Applications are invited to apply for a four year Postgraduate Research studentship, supported by the School of Engineering and Applied Science, to be undertaken within the Computer Science subject group at Aston University. The successful applicant will join the Aston Lab for Intelligent Collectives Engineering (ALICE) under the supervision of Dr Harry Goldingay and Dr Peter Lewis.

This studentship is combined with a teaching assistant role. The successful candidate will be required to provide up to an average of 6 hours per week of teaching support for a distance learning programme; therefore applicants must be capable of teaching on an undergraduate course in Software Engineering. Details of teaching responsibilities and a list of taught modules can be found here: http://www.aston.ac.uk/EasySiteWeb/GatewayLink.aspx?alId=246435

Project Details
Increasingly, computing systems are composed of many interacting components which, due to issues of scale or separation, cannot be centrally controlled; instead, it is desirable that these components organise themselves in a bottom-up way in order to achieve system-wide goals. We call such systems "collective systems" [1].

In collective biological and social systems (such as teams, ant colonies and whole ecosystems) diversity is known to provide a range of benefits. Recent work has shown that collective computing systems (such as cloud computing systems, sensor networks, population-based algorithms) can also benefit from diversity. Performance, adaptability and robustness of such systems can often benefit from different forms of diversity, including heterogeneity (when components behave differently from each other) and dynamics (when components' behaviours change over time) [2].

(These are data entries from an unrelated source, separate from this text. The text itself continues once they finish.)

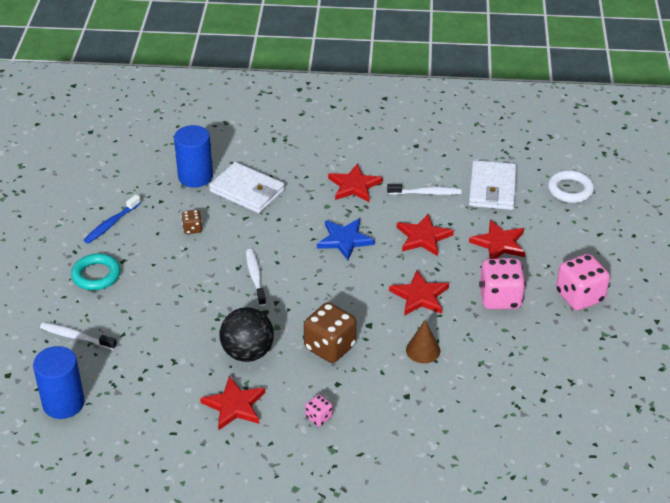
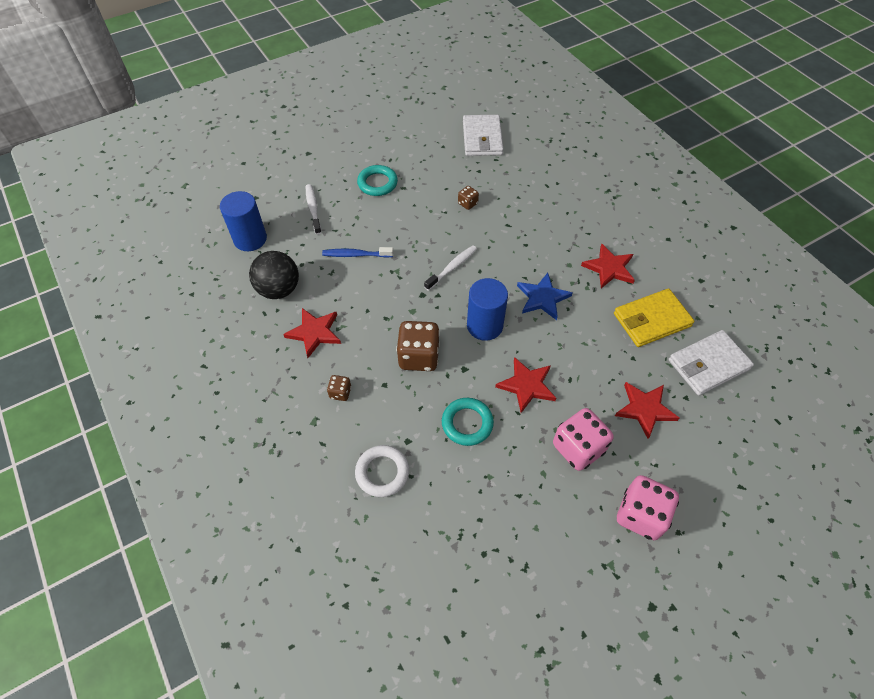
camera: 55 degrees right, 15 degrees up
blue toothbrush [84,195,141,244] -> blue toothbrush moved to [322,247,393,258]
blue cylinder [174,125,213,187] -> blue cylinder moved to [467,278,508,341]
white wallet [209,162,285,213] -> white wallet moved to [463,115,504,156]
black ball [220,307,274,362] -> black ball moved to [249,251,299,299]
pink dice [305,395,332,426] -> brown dice [327,375,351,401]
white toothbrush [387,184,462,195] -> yellow wallet [614,288,694,347]
red star [397,214,454,256] -> none
brown cone [406,320,440,363] -> turquoise ring [442,398,494,446]
white ring [548,170,594,203] -> white ring moved to [355,445,409,497]

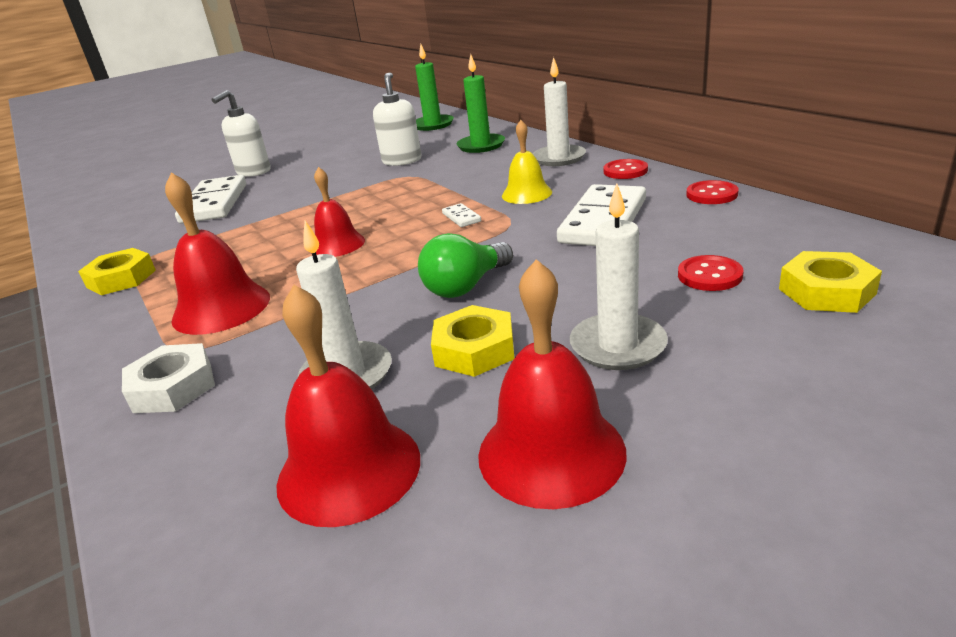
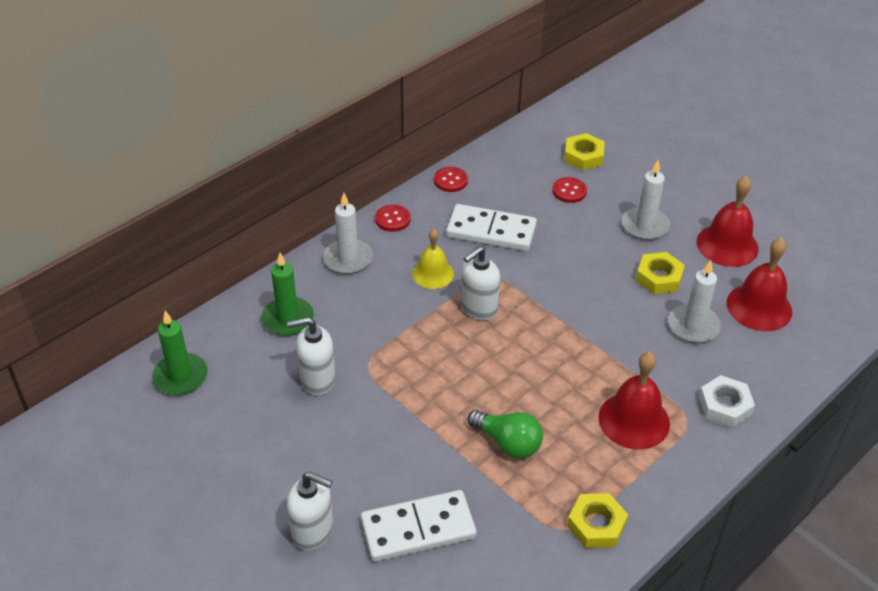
camera: 105 degrees left, 15 degrees up
red bell [314,167,365,257] -> none
green light bulb [418,233,513,298] -> green light bulb moved to [468,410,543,458]
white domino [442,203,481,227] -> white soap dispenser [460,246,500,320]

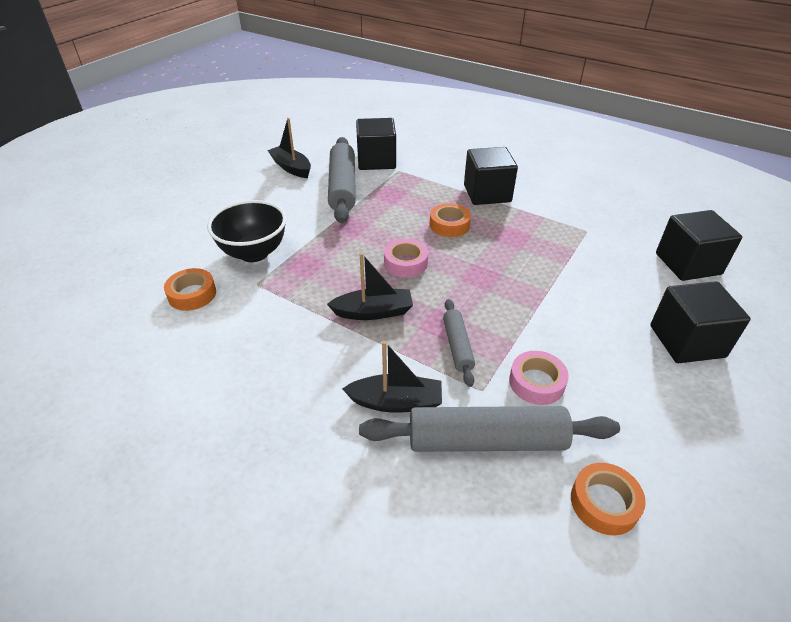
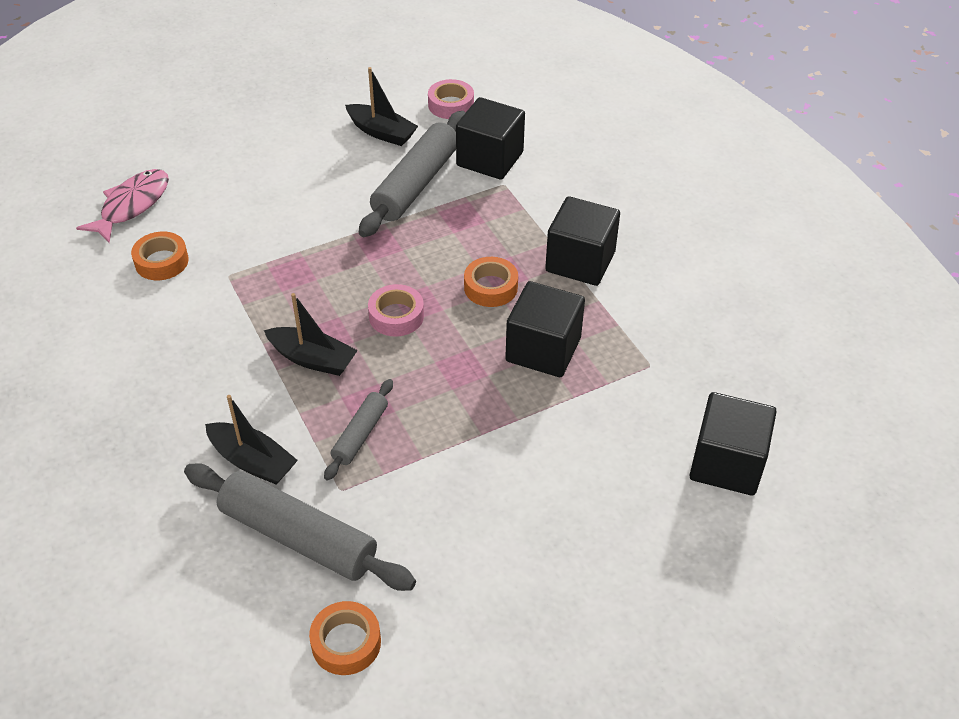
camera: 30 degrees right, 5 degrees up
black bowl [207,200,286,262] -> none
black boat [267,118,311,178] -> black boat turned 135 degrees clockwise [345,67,418,146]
pink tape [509,351,569,405] -> pink tape moved to [428,79,474,119]
black cube [650,281,751,363] -> black cube moved to [505,281,585,377]
none -> pink fish [76,169,169,243]

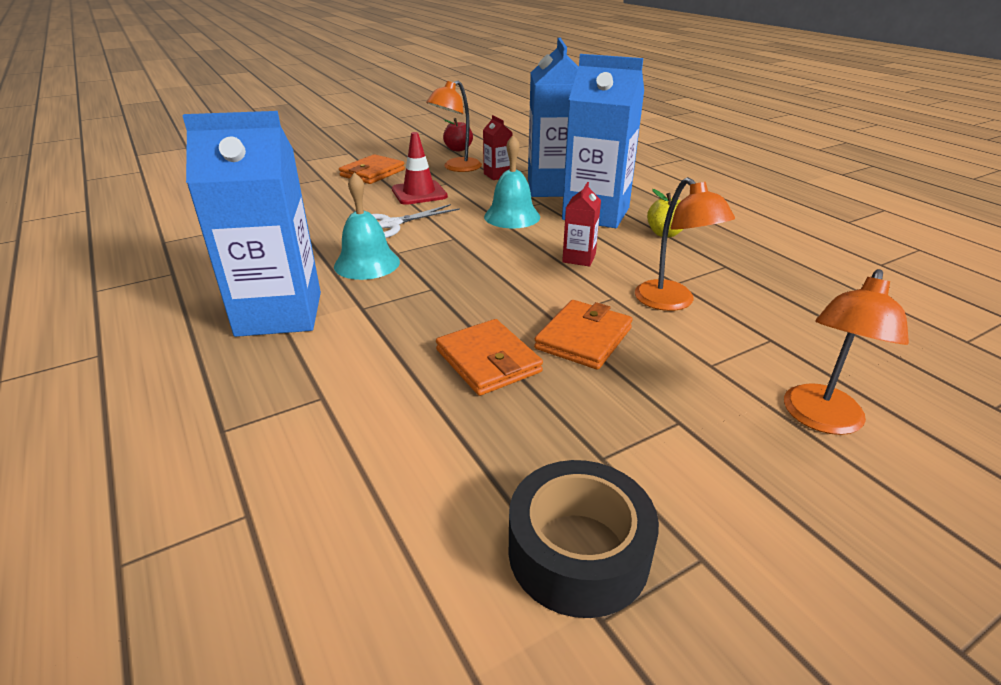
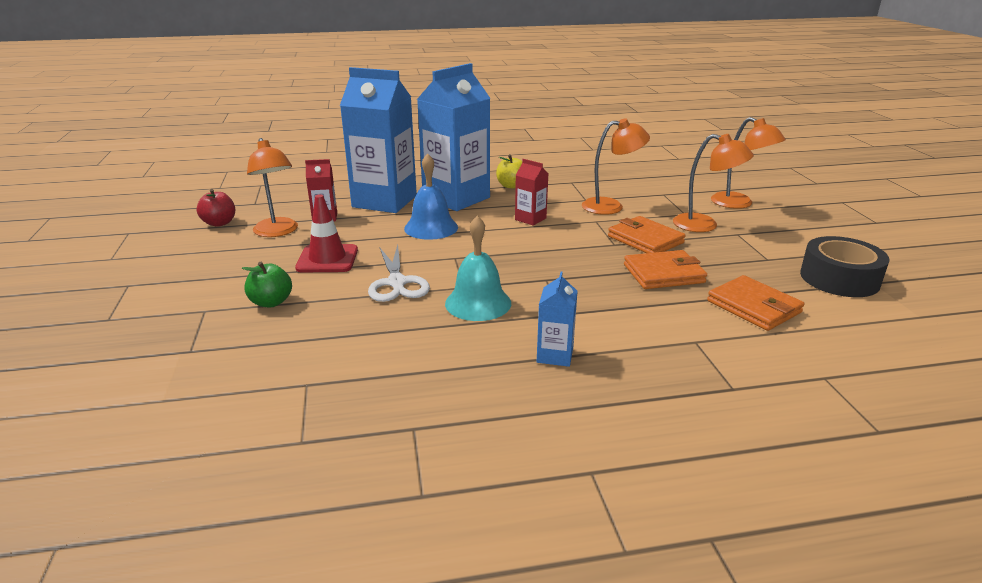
camera: 70 degrees left, 5 degrees down
blue carton [182,111,321,337] -> blue carton [537,272,577,367], size x0.44
orange wallet [339,154,405,184] -> orange wallet moved to [707,275,804,331]
turquoise bell [484,135,540,228] -> blue bell [404,153,458,240]
none -> green apple [242,262,292,307]
none -> orange lamp [673,134,754,232]

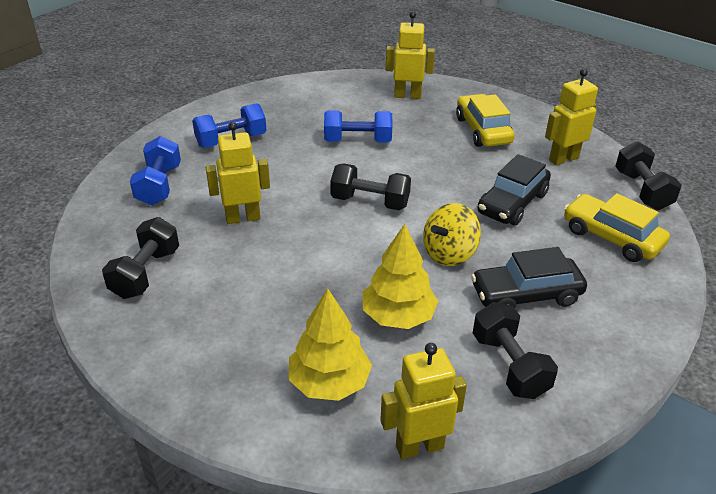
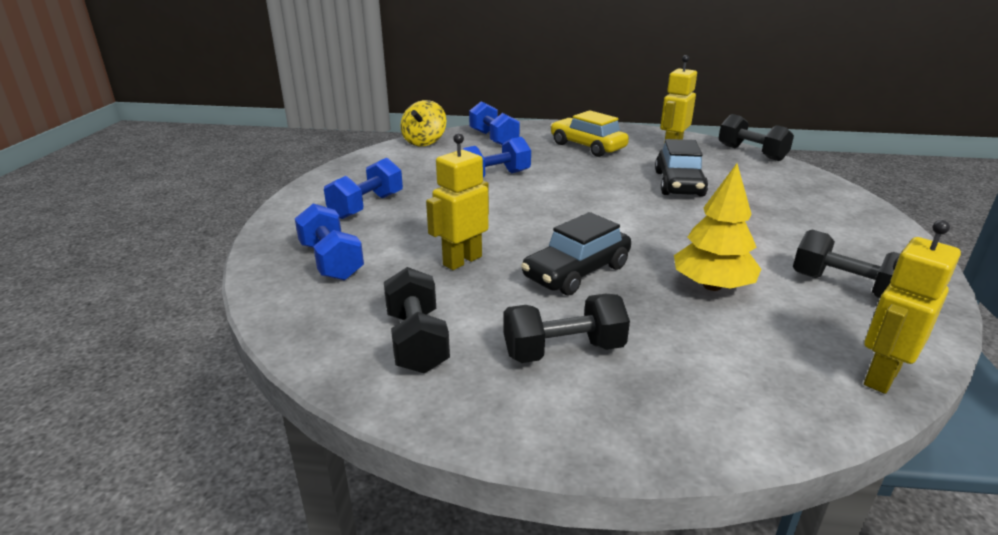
camera: 30 degrees left, 10 degrees down
yellow tree [289,289,372,401] -> none
black dumbbell [330,163,411,210] -> black dumbbell moved to [504,294,630,363]
yellow robot [386,11,435,99] -> blue dumbbell [469,101,520,145]
yellow spinning top [423,203,481,266] -> yellow spinning top moved to [400,100,446,146]
black car [471,247,587,308] -> black car moved to [521,212,631,295]
yellow car [564,193,670,262] -> none

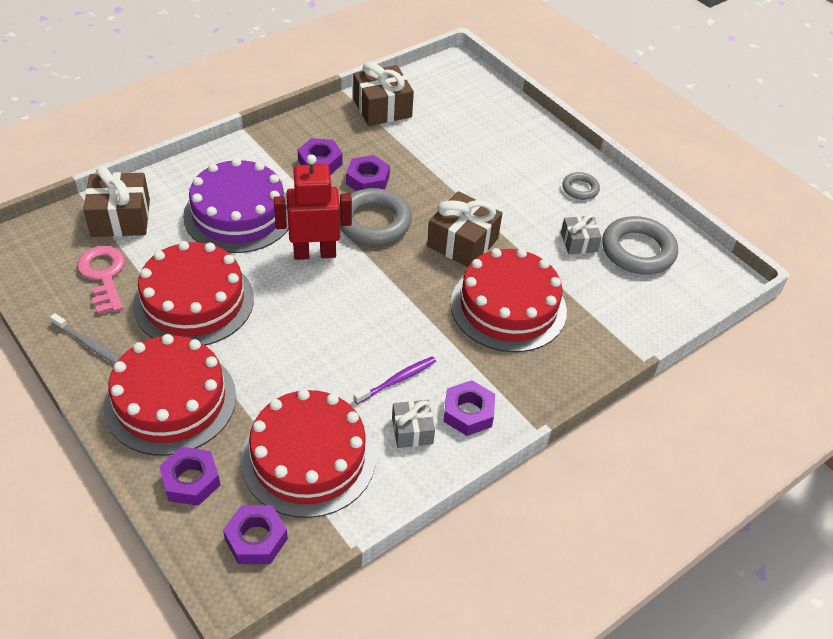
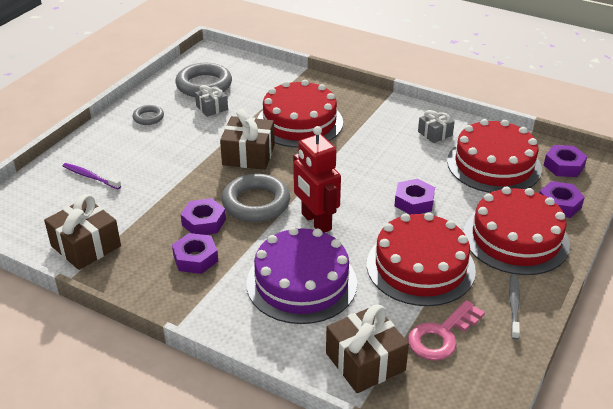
camera: 110 degrees left, 10 degrees down
purple toothbrush [354,356,436,404] -> purple toothbrush moved to [63,163,121,189]
purple nut [444,380,495,436] -> purple nut moved to [394,179,435,214]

We do not yet have a principled way of determining how such diversity should be organised, or how it might evolve in response to environmental feedback. This will be necessary in order to deploy effectively configured systems that benefit from these properties.

The aim of this PhD project is to understand how different forms of diversity benefit self-organising collective systems faced with certain types of problems, and how to design for this. The expected contributions of this PhD are a new understanding of the mechanisms by which heterogeneity and dynamics can be of benefit, and new models and algorithms for the effective use of them in specific collective systems.

Further Information
For enquiries about this project contact Dr. Harry Goldingay ([Email Address Removed]).

This studentship includes a fee bursary to cover the Home/EU tuition fee rate plus a maintenance allowance of £15,500 in 2017/18.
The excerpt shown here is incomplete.